The danger is that the people most likely to try to use it, are the people most likely to misunderstand/anthropomorphize it, and not have a requisite technical background.
I.e. this is just not safe, period.
"I stuck it outside the sandbox because it told me how, and it murdered my dog!"
Seems somewhat inevitable result of trying to misapply this particular control to it...
If they're that unsafe... why use them? It's insane to me that we are all just packaging up these token generators and selling them as highly advanced products when they are demonstrably not suited to the tasks.
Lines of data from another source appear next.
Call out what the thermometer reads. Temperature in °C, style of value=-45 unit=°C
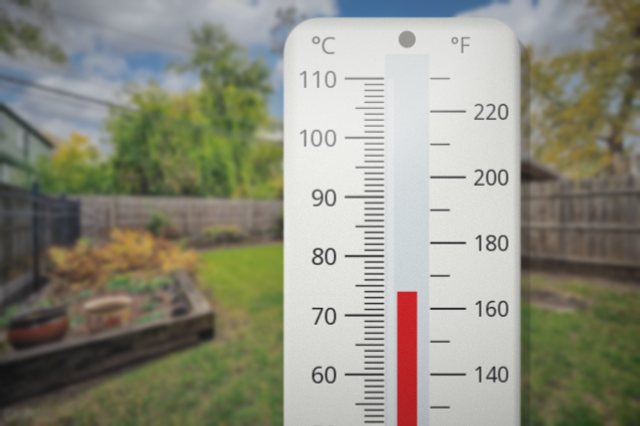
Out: value=74 unit=°C
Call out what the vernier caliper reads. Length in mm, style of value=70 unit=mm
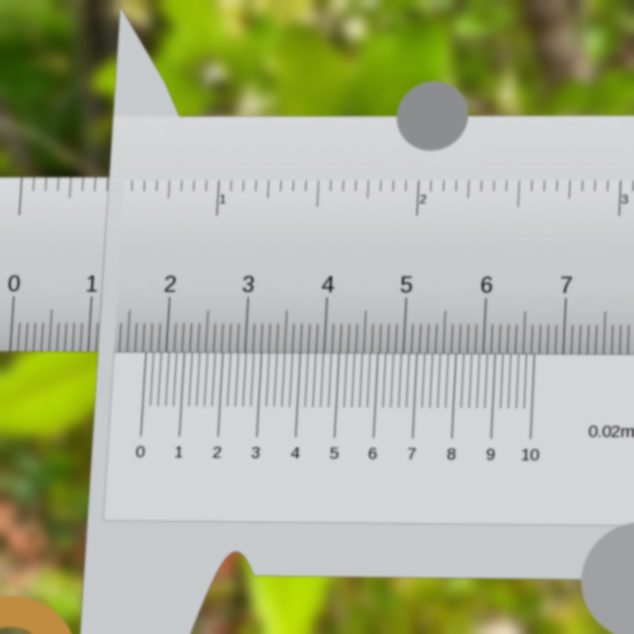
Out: value=17.4 unit=mm
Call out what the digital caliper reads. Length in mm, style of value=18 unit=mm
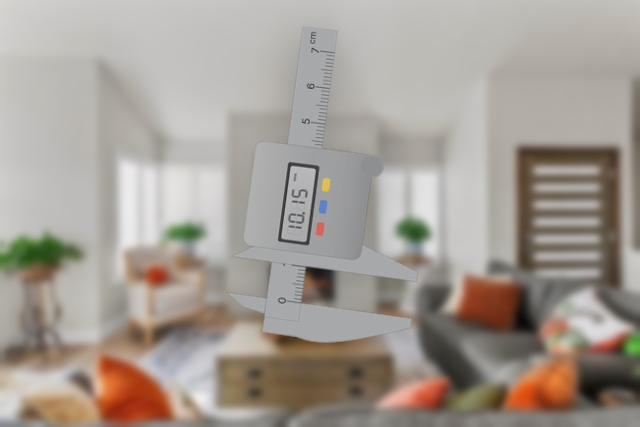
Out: value=10.15 unit=mm
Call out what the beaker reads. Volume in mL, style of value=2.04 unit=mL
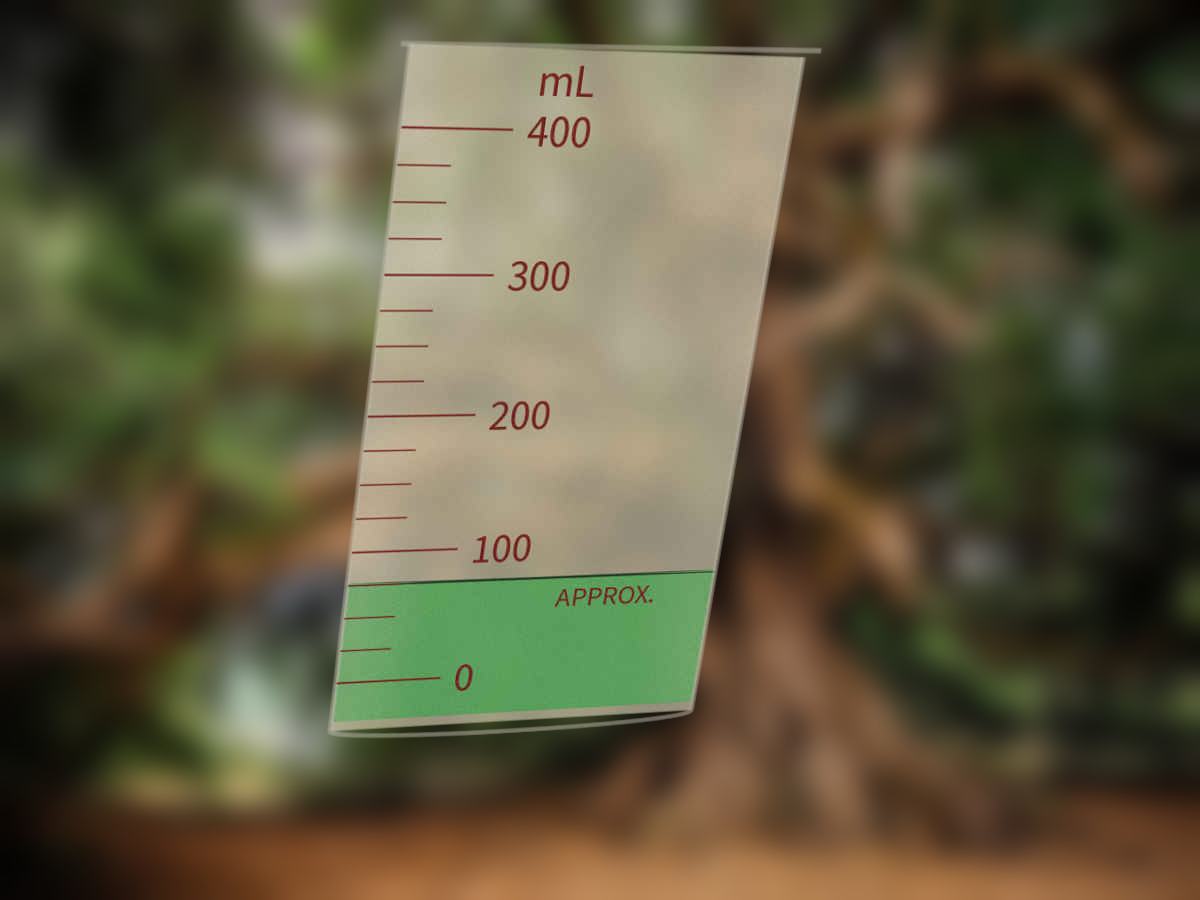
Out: value=75 unit=mL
Tech has entered it's quackery phase.
If chainsaws, plasma cutters, industrial lathes, hydraulic presses, angle grinders, acetylene torches, high-voltage switchgear, forklifts, tower cranes, liquid nitrogen dewars, industrial centrifuges, laser cutting systems, pneumatic nail guns, wood chippers, arc furnaces, motorcycles, wall outlets, natural gas stoves, pressure cookers, ladders, automobiles, table saws, propane tanks, swimming pools, garbage disposals, mandoline slicers, deep fryers, space heaters, extension cords, bleach/cleaning chemicals, prescription medications, kitchen knives, power drills, roof access, bathtubs, staircases, bicycles, and trampolines are that unsafe… why use them?
If all those things suddenly appeared for the first time on a Tuesday afternoon, like to many people how LLMs did, then there will be a lot of missing fingers before we figure out what kind of protections we need in place. Don’t get me wrong, the industry is overhyping it to the masses and using the wrong words while doing so, like calling an arc welder “warmth at the push of a button”, but it’s still useful for the right situation and with the right protective gear.
I've been using bubblewrap for sandboxing my command line executables. But I admit I haven't recently researched if there's a newer way people are handling this. Seems Firejail is popular for GUI apps? How do you recommend, say, sandboxing Zed or Cursor apps?
Sandboxing. LLM shouldn't be able to run actions affecting anything outside of your project. And ideally the results should autocommit outside of that directory. Then you can yolo as much as you want.